_EXERCISE DIRECTIONS_. Retype the lines from the first one in the records down to the line containing "A coalition of", counting both, and leave out any pictures.

[Saved entries]
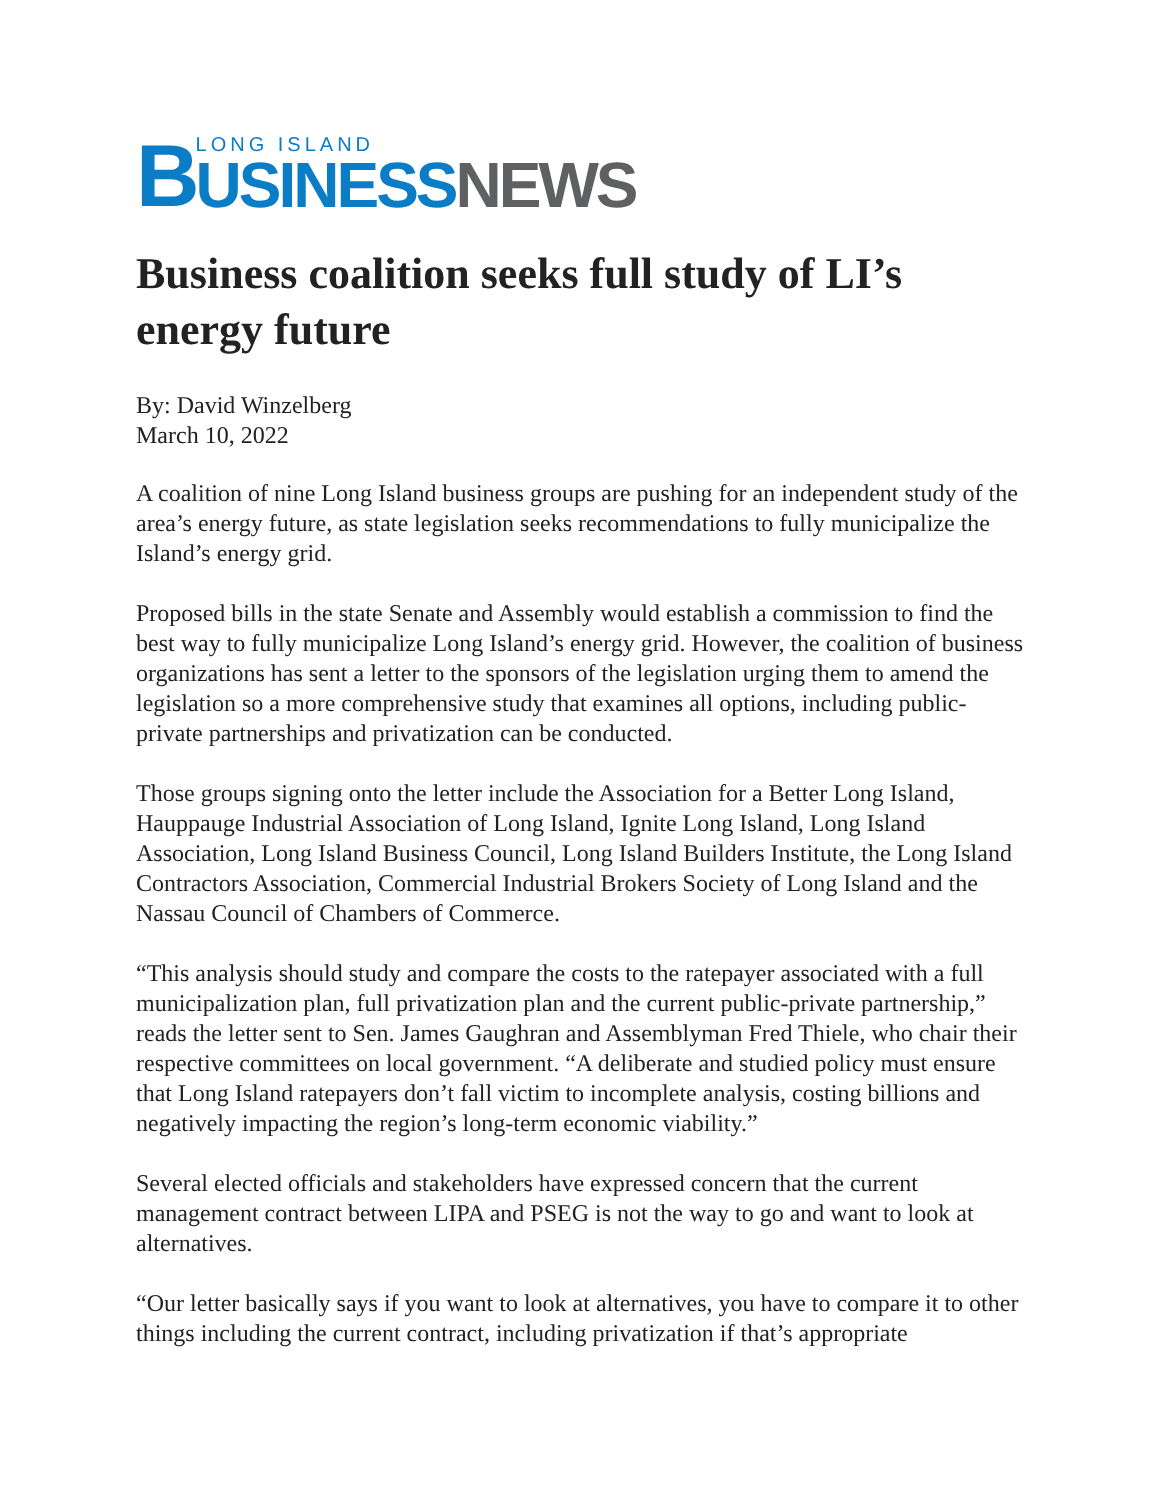B
LONG ISLAND
USINESS NEWS
Business coalition seeks full study of LI’s energy future
By: David Winzelberg
March 10, 2022
A coalition of nine Long Island business groups are pushing for an independent study of the area’s energy future, as state legislation seeks recommendations to fully municipalize the Island’s energy grid.
Proposed bills in the state Senate and Assembly would establish a commission to find the best way to fully municipalize Long Island’s energy grid. However, the coalition of business organizations has sent a letter to the sponsors of the legislation urging them to amend the legislation so a more comprehensive study that examines all options, including public-private partnerships and privatization can be conducted.
Those groups signing onto the letter include the Association for a Better Long Island, Hauppauge Industrial Association of Long Island, Ignite Long Island, Long Island Association, Long Island Business Council, Long Island Builders Institute, the Long Island Contractors Association, Commercial Industrial Brokers Society of Long Island and the Nassau Council of Chambers of Commerce.
“This analysis should study and compare the costs to the ratepayer associated with a full municipalization plan, full privatization plan and the current public-private partnership,” reads the letter sent to Sen. James Gaughran and Assemblyman Fred Thiele, who chair their respective committees on local government. “A deliberate and studied policy must ensure that Long Island ratepayers don’t fall victim to incomplete analysis, costing billions and negatively impacting the region’s long-term economic viability.”
Several elected officials and stakeholders have expressed concern that the current management contract between LIPA and PSEG is not the way to go and want to look at alternatives.
“Our letter basically says if you want to look at alternatives, you have to compare it to other things including the current contract, including privatization if that’s appropriate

_ANSWER AREA_.
B
LONG ISLAND
USINESS NEWS
Business coalition seeks full study of LI’s energy future
By: David Winzelberg
March 10, 2022
A coalition of nine Long Island business groups are pushing for an independent study of the area’s energy future, as state legislation seeks recommendations to fully municipalize the Island’s energy grid.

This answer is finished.